Produksi Masker Transparan Sebagai Alat Proteksi Diri bagi Tuli
Pandemi COVID-19 mewajibkan kita untuk mengadaptasi kebiasaan baru, salah satunya adalah penggunaan masker. Penggunaan masker kain maupun medis diwajibkan untuk mencegah penularan COVID-19. Namun penggunaan masker kain dan medis yang menutupi area mulut membuat penyandang tuli dan mereka yang mempunyai hambatan pendengaran menemui kesulitan untuk berkomunikasi.

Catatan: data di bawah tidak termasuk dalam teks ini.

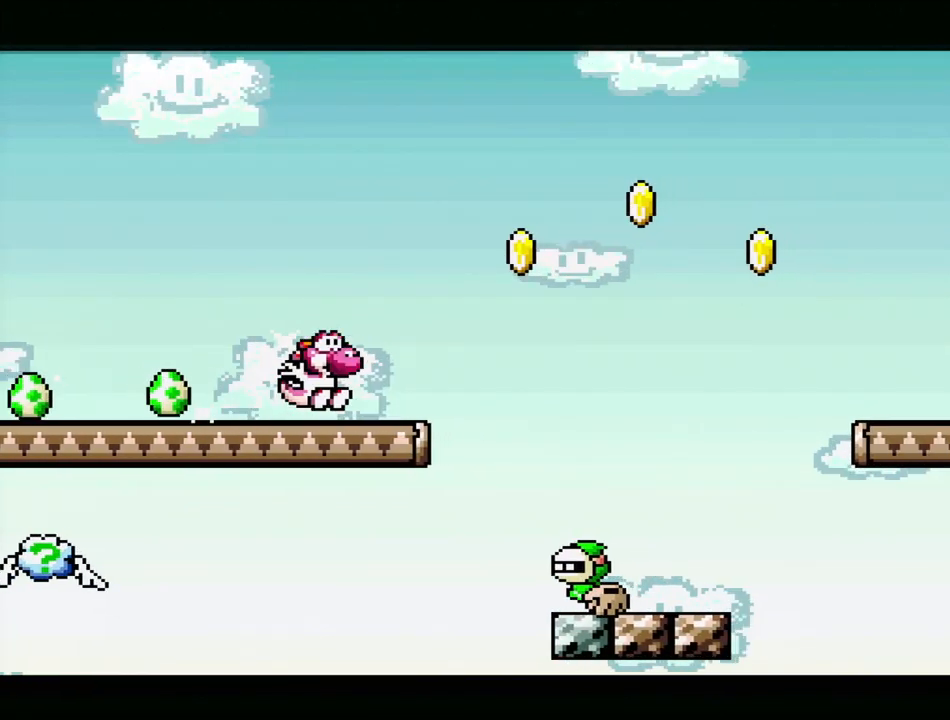
{"buttons": ["Y"], "events": [[100, "DPAD_RIGHT", "up"], [267, "DPAD_RIGHT", "down"], [433, "DPAD_RIGHT", "up"], [467, "B", "up"]]}
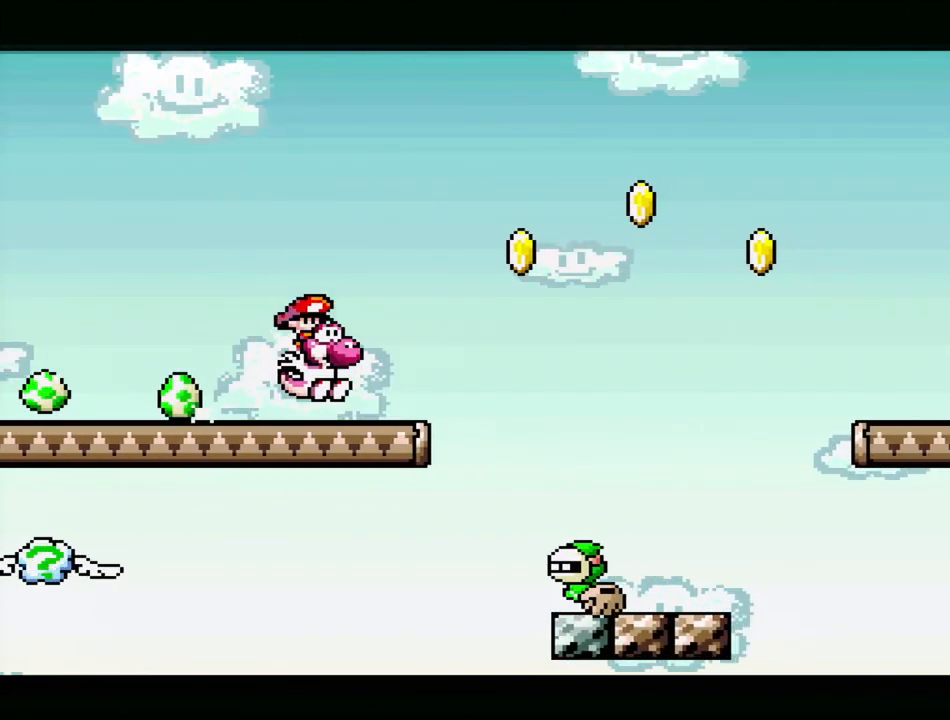
{"buttons": ["B", "Y", "DPAD_LEFT"], "events": [[83, "DPAD_LEFT", "down"], [450, "B", "down"]]}
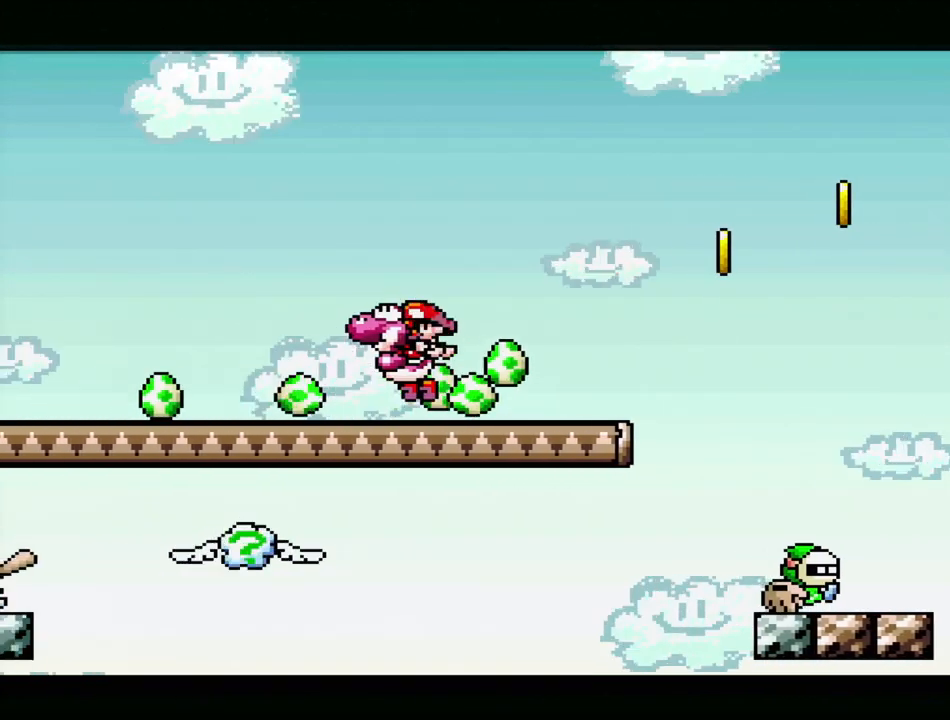
{"buttons": ["Y", "DPAD_LEFT"], "events": [[100, "B", "up"], [100, "DPAD_LEFT", "up"], [217, "DPAD_RIGHT", "down"], [367, "DPAD_RIGHT", "up"], [433, "DPAD_LEFT", "down"]]}
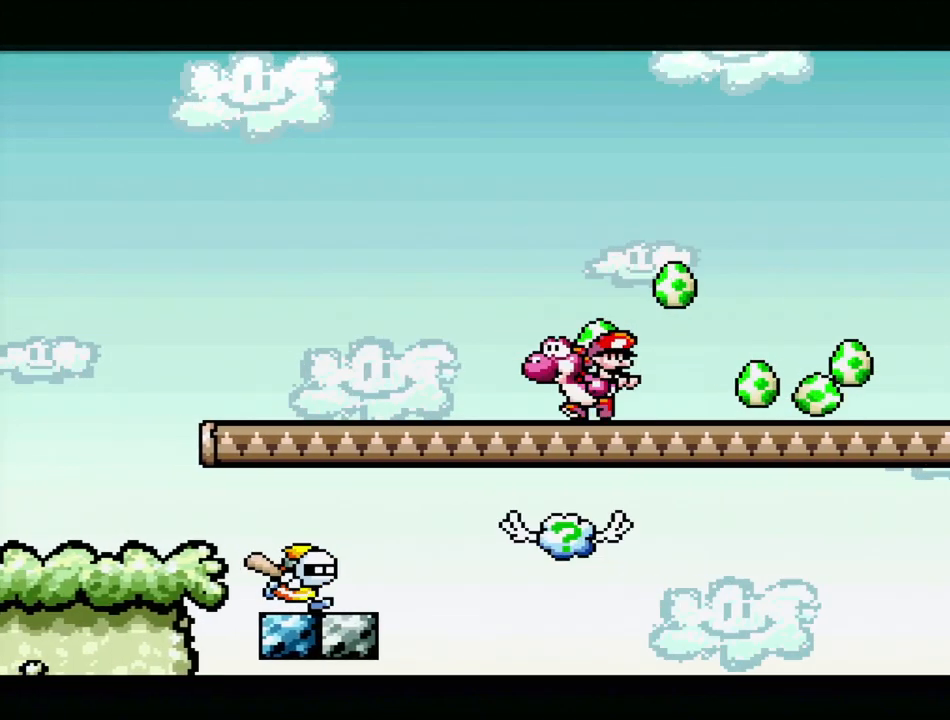
{"buttons": ["Y", "DPAD_LEFT"], "events": []}
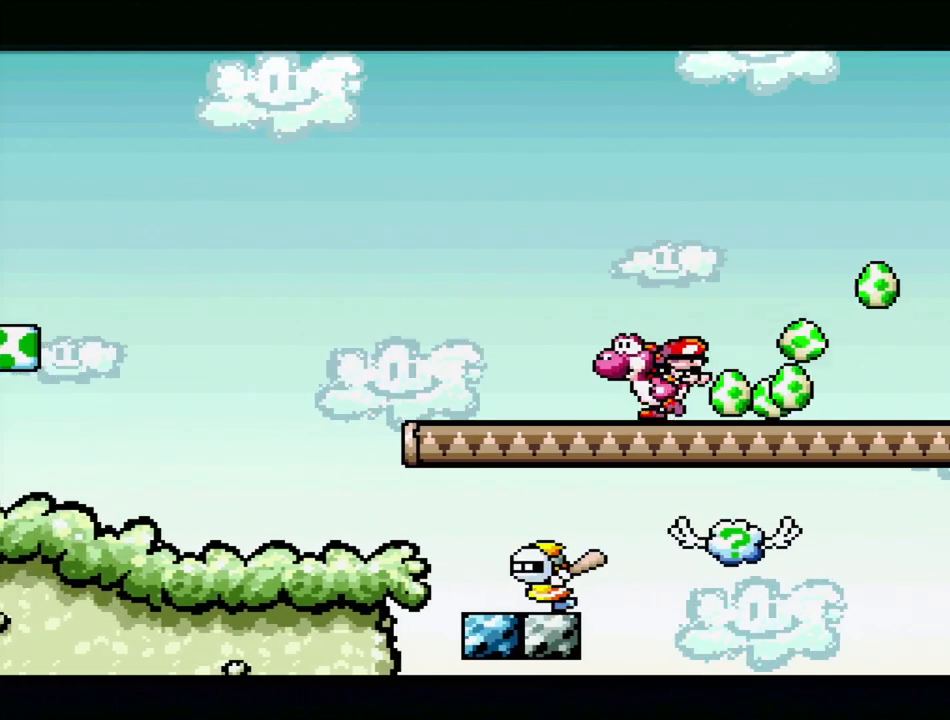
{"buttons": ["Y"], "events": [[183, "B", "down"], [383, "B", "up"], [450, "DPAD_LEFT", "up"]]}
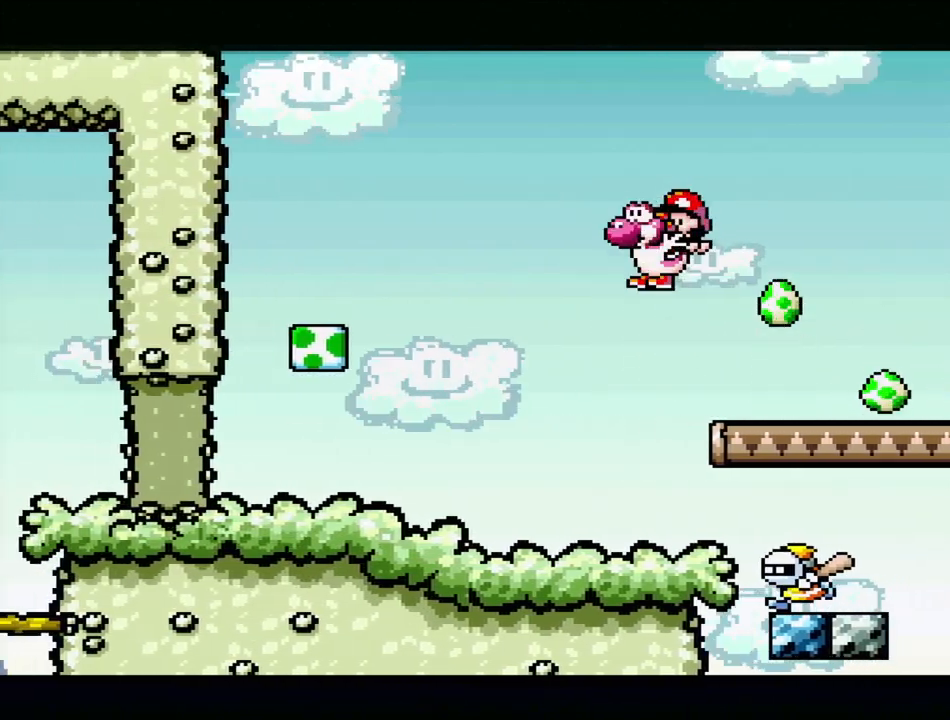
{"buttons": ["B", "Y", "DPAD_UP", "DPAD_RIGHT"], "events": [[333, "DPAD_LEFT", "down"], [483, "DPAD_UP", "down"], [500, "B", "down"], [500, "DPAD_LEFT", "up"], [500, "DPAD_RIGHT", "down"]]}
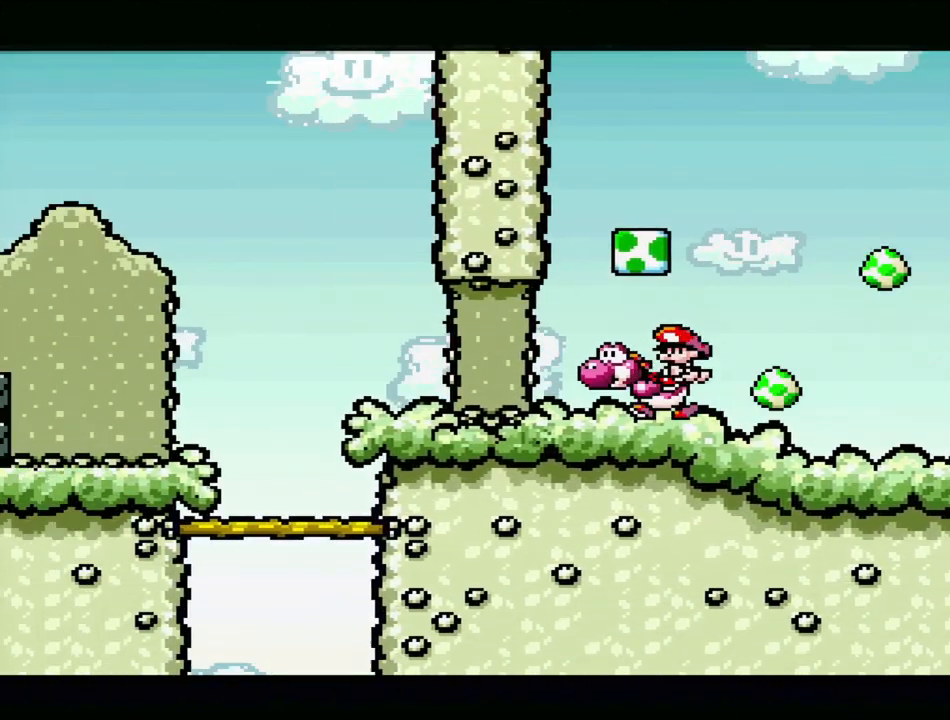
{"buttons": ["Y"], "events": [[183, "DPAD_UP", "up"], [267, "B", "up"], [350, "DPAD_RIGHT", "up"]]}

Penyandang tuli perlu melihat gerak bibir dan ekspresi dari lawan bicaranya agar bisa berkomunikasi. Belum aksesibelnya informasi untuk penyandang tuli, dapat membuat mereka semakin rentan untuk tertular COVID-19 maupun dampak buruk lainnya dari pandemi ini. Inovasi pun muncul, salah satunya adalah masker transparan. Masker transparan ini dinisiasi oleh penyandang tuli sendiri agar mereka bisa tetap aman sekaligus nyaman dalam berkomunikasi satu sama lain. Melalui proyek I AM SAFE yang didanai oleh Uni Eropa, pengadaaan masker transparan sejumlah 10.450 unit dilakukan dengan melibatkan kelompok usaha dan organisasi penyandang disabilitas di Yogyakarta dan Nusa Tenggara Timur. Di Yogyakarta, pengadaan masker transparan melibatkan Koperasi Simpan Pinjam Bank Difabel Ngaglik, Himpunan Wanita Disabilitas Indonesia (HWDI) Gunungkidul dan CIQAL. Sedangkan di Kupang, Nusa Tenggara Timur pengadaan masker dilakukan oleh “en.te”, sebuah kelompok pemberdayaan perempuan korban kekerasan rumah tangga. Kerjasama dengan organisasi disabilitas dan kelompok rentan lainnya ini turut membantu memberdayakan ekonomi khususnya yang terdampak pandemi.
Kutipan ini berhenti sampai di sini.